PROBLEMS AND TASKS
A) Decide whether each statement agrees with the text on vaccines and autism, answering yes or no and quoting the exact words of the text that settle it: (i) Wakefield's study was based on 12 children; (ii) Jenny McCarthy has an autistic daughter; (iii) the Lancet published Wakefield's study in 2001.
B) Quote from the text on vaccines and autism the part that opens with the words containing "Found this at" and closes with "vaccinations and autism.".

(TEXT Opens)

Found this at www.nydailynews.com, with two autistic sons I feel I've a dog in this fight. This op-ed piece pretty well says it all, especially the part about folk passing up vaccinations for reasons such as this:
There isn't enough science in the world to debunk anti-vaccine quackery for some people
No matter how conclusively science proves them wrong, there are those who persist in propagating the dangerous quackery of a link between childhood vaccinations and autism.
Celebrity mom Jenny McCarthy is among the die-hards. She has a young autistic son, has long believed vaccinations triggered his condition and last week dismissed the latest scientific debunking as merely "one journalist's accusations."
All sympathy to her, McCarthy is wrong. Worse, she and like-minded advocates are harmful. They compound damage that was done to public health by the fraudulent, half-baked study that fomented vaccination hysteria.
In 1998, the British medical journal Lancet published a study by Dr. Andrew Wakefield that purported to find a connection between the MMR (measles, mumps, rubella) vaccine and autism.
The study was based on 12 children, and, in time, the vast majority of Wakefield's co-authors disavowed the findings. A British medical group did an in-depth investigation and concluded Wakefield was guilty of dishonesty and misconduct. The Lancet retracted his article. And now, the British Medical Journal has concluded that Wakefield had committed an "elaborate fraud."

(TEXT Closes)
(LISTED RECORDS Opens)

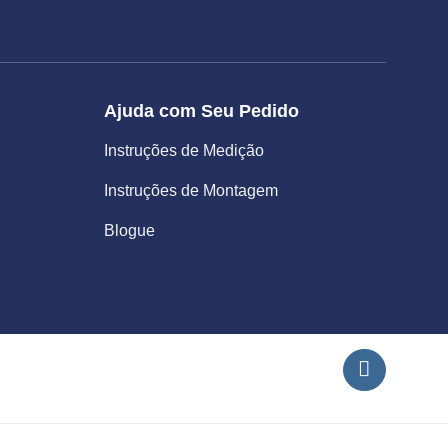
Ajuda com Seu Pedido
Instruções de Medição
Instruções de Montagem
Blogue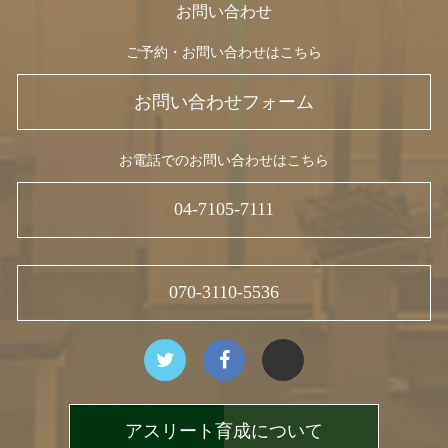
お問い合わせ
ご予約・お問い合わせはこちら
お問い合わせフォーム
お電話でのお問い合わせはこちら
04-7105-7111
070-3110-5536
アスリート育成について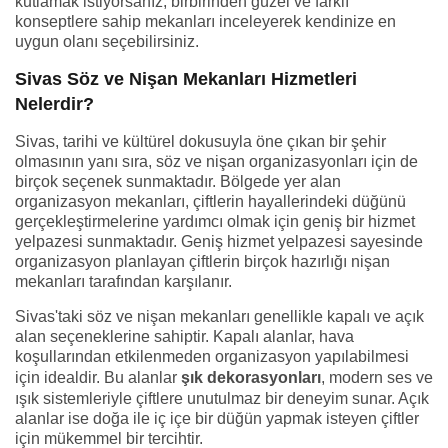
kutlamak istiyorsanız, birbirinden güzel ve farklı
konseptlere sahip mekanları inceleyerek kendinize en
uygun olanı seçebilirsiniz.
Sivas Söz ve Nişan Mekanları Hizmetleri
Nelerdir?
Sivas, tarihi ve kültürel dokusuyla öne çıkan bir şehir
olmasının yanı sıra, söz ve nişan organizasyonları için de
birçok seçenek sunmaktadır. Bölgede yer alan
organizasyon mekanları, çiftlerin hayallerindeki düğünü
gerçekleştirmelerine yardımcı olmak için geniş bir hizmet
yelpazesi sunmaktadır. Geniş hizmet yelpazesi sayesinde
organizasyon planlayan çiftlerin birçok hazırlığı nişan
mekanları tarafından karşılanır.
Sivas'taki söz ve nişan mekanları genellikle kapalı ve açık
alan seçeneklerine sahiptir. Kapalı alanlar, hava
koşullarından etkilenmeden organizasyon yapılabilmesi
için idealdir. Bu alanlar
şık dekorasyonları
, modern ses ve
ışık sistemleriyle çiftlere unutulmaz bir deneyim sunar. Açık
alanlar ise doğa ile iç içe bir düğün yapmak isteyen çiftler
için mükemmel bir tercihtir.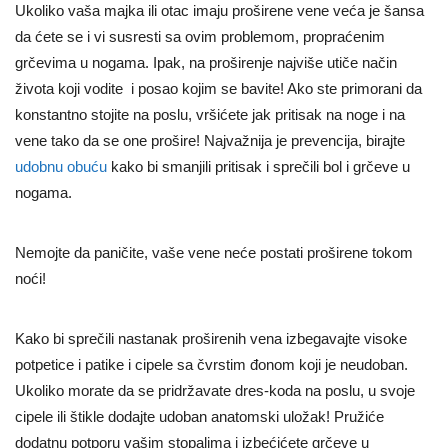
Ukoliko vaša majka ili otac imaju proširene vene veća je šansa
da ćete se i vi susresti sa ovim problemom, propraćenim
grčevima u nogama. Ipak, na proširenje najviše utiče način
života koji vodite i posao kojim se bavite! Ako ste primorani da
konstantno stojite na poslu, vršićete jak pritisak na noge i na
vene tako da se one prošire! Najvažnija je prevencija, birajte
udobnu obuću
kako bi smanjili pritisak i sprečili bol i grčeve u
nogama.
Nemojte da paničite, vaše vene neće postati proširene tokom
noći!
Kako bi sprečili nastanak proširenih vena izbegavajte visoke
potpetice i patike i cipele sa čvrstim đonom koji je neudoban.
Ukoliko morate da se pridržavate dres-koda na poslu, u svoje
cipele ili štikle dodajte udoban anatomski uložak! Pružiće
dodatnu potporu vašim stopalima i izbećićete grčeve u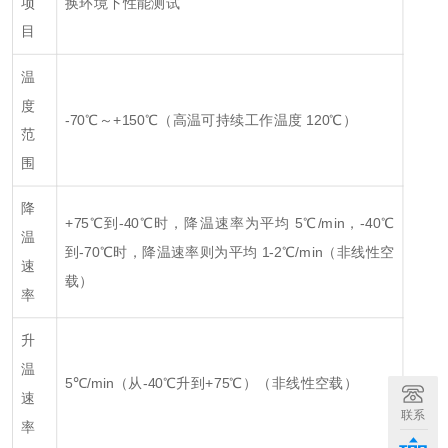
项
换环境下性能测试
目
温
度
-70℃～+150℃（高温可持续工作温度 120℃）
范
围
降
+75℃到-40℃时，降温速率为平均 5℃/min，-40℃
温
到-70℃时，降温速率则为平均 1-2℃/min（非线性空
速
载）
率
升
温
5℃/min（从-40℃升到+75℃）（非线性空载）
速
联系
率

(LISTED RECORDS Closes)

ANSWERS BY ITEM NUMBER
A)
(i) Yes: "The study was based on 12 children"
(ii) No: "She has a young autistic son"
(iii) No: "In 1998, the British medical journal Lancet published a study by Dr. Andrew Wakefield"

B)
Found this at www.nydailynews.com, with two autistic sons I feel I've a dog in this fight. This op-ed piece pretty well says it all, especially the part about folk passing up vaccinations for reasons such as this:
There isn't enough science in the world to debunk anti-vaccine quackery for some people
No matter how conclusively science proves them wrong, there are those who persist in propagating the dangerous quackery of a link between childhood vaccinations and autism.